It was a great day for playing at the beach. We set up and then headed down near the water to dig and make castles and a lake. We like to make our own little lake to splash in. Our lake was so cool it attracted other kids. One little boy’s name was Liam. Liam was older but he played with us for quite awhile. Then he asked, “What’s his phone number?” I wasn’t sure I heard him correctly, but he repeated it, and sure enough, he was asking for my grandson’s phone number. I resisted. What was he? Some kind of a toddler stalker?! Instead, I introduced him to my grandson, Kasen. But he persisted. He wanted his phone number, and now, sounding a bit irritated, asked if I knew his phone number. Then he explained that he was from Riverside and wanted it so the next time he came to the beach he could call him to play. Ah! Finally it made some sense but still weirded me out a bit. I did not give in. I told him Kasen did not live nearby and that he would have to call me if he wanted to play because I was the one who lived close by. He didn’t want my phone number.
Kasen wanted to go and play in the water so we left Liam and our little lake and went to play in the waves.
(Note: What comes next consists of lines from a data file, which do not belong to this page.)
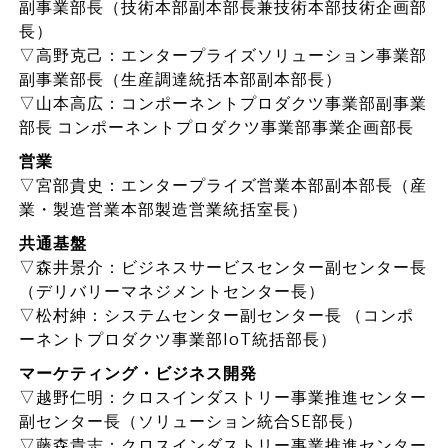
副事業部長（技術本部副本部長兼技術本部技術企画部
長）
▽高野克己：エンタープライズソリューション事業部
副事業部長（生産調達統括本部副本部長）
▽山本高広：コンポーネントプロダクツ事業部副事業
部長 コンポーネントプロダクツ事業部事業企画部長
営業
▽宮部貴史：エンタープライズ営業本部副本部長（産
業・製造営業本部製造営業統括室長）
共通基盤
▽森井景介：ビジネスサービスセンター副センター長
（デリバリーマネジメントセンター長）
▽松村紳：システムセンター副センター長 （コンポ
ーネントプロダクツ事業部IoT統括部長）
マーケティング・ビジネス開発
▽越野仁明：クロスインダストリー事業推進センター
副センター長（ソリューション統合SE部長）
▽藤森貴志：クロスインダストリー事業推進センター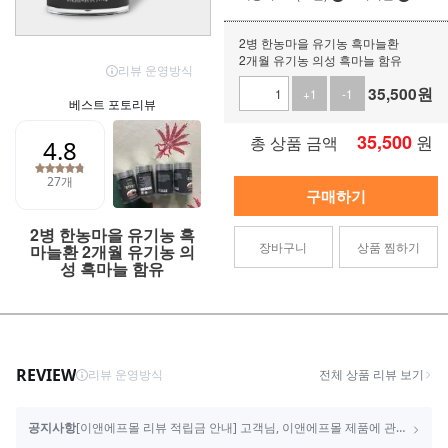
2병 한농마을 유기농 흑마늘환
2개월 유기농 의성 흑마늘 함유
35,500
원
+1
-1
35,500
원
총 상품 금액
구매하기
2병 한농마을 유기농 흑
장바구니
상품 찜하기
마늘환 2개월 유기농 의
성 흑마늘 함유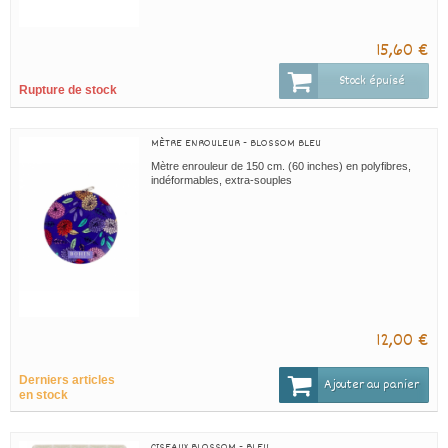
15,60 €
Stock épuisé
Rupture de stock
MÈTRE ENROULEUR - BLOSSOM BLEU
Mètre enrouleur de 150 cm. (60 inches) en polyfibres,
indéformables, extra-souples
12,00 €
Derniers articles
Ajouter au panier
en stock
CISEAUX BLOSSOM - BLEU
Kasen started out pretty timid but gradually he gained courage and we went farther and farther out to encounter bigger and bigger waves. Trust me. I had a firm grip on both of his arms but we ventured out far enough for him to get wet up to his neck. His fear diminished and his delight increased proportionately. If not for my 60-year-old back we could have played in the waves for hours. But what the heart wants the back can rarely support. We headed back to the beach and our little lake.
We played there for quite awhile longer. No sign of Liam. And when I began to feel the effect of the sun on my back and arms we packed up to head home. Kasen did not want to quit but after a lengthy reassurance that we would come again next time he visited we headed home.
On our way down the beach trail we passed a young man standing at one of those work-out stations. He was not working out at the moment. But he was pretty ripped. Kasen saw him and stopped and said, “Hi.” The young man smiled, but did not respond. When I caught up I smiled and said hello, but I still did not hear him respond. I pointed to Kasen and said, “Mr. Congeniality.” The young man just kept smiling. Kasen took my hand and looked right at the man and said, “This is my Cece.” We started walking again, and as we left the young man still smiling and saying nothing, Kasen repeated, with more inflexion this time, “ This is MY Cece, my Grandma Cece.”Then he added, “I love you, Cece.” I don’t care how ripped or young that guy was. At that moment my weak and aching back was greatly strengthened. I felt like Mrs. America and the coolest person on the beach and crazy with love for this little guy who declares to young men on the beach that I am HIS Cece and that he loves me.